#### [WHAT IS BEING ASKED]
Retype word for word the lines of the data below, from the first to the one bearing "para o programa", with that one included.

#### [WORKING DATA]
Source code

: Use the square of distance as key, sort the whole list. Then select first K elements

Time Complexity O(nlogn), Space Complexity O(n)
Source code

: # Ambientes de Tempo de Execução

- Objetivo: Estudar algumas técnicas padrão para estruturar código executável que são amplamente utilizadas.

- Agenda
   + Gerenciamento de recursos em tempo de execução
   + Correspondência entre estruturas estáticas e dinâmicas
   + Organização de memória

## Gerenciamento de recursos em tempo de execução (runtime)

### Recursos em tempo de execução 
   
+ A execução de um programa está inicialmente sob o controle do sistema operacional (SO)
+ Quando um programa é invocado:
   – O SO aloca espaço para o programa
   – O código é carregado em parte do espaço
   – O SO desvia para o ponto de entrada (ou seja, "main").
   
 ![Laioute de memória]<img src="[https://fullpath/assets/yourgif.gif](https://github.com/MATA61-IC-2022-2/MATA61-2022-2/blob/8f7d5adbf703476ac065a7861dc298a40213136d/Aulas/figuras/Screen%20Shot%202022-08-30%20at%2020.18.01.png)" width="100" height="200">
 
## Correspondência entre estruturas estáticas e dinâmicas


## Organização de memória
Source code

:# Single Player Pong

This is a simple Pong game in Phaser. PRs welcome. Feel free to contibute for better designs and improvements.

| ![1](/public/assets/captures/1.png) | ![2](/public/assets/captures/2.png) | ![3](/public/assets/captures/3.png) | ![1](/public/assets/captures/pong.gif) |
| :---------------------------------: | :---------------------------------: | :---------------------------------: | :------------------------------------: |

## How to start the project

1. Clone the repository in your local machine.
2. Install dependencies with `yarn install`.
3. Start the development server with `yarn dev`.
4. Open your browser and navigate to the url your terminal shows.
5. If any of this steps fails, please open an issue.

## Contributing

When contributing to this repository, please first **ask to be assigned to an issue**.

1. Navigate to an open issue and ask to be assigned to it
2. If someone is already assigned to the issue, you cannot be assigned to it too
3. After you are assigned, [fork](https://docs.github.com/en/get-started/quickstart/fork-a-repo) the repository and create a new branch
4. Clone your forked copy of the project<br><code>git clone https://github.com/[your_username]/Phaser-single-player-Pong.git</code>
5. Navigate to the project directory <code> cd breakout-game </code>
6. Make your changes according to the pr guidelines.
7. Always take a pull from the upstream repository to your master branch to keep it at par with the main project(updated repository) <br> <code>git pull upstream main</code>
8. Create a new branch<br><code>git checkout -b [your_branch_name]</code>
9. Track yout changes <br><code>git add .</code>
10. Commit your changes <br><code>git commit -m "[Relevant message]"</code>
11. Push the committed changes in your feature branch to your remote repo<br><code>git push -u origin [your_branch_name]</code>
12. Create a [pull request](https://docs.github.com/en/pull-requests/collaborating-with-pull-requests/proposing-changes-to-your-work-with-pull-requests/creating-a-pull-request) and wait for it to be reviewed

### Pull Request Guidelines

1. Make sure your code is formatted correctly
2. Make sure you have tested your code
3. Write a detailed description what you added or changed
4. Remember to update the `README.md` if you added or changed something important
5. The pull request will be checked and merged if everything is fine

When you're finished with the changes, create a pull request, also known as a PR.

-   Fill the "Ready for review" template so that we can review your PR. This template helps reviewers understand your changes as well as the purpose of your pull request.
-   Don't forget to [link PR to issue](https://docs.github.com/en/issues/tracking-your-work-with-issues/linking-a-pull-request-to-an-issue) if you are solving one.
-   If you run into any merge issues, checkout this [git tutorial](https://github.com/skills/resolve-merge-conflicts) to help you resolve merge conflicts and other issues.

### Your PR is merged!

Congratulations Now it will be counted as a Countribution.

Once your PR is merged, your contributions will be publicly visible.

#### [ANSWER TO THIS TASK]
Source code

: Use the square of distance as key, sort the whole list. Then select first K elements

Time Complexity O(nlogn), Space Complexity O(n)
Source code

: # Ambientes de Tempo de Execução

- Objetivo: Estudar algumas técnicas padrão para estruturar código executável que são amplamente utilizadas.

- Agenda
   + Gerenciamento de recursos em tempo de execução
   + Correspondência entre estruturas estáticas e dinâmicas
   + Organização de memória

## Gerenciamento de recursos em tempo de execução (runtime)

### Recursos em tempo de execução 
   
+ A execução de um programa está inicialmente sob o controle do sistema operacional (SO)
+ Quando um programa é invocado:
   – O SO aloca espaço para o programa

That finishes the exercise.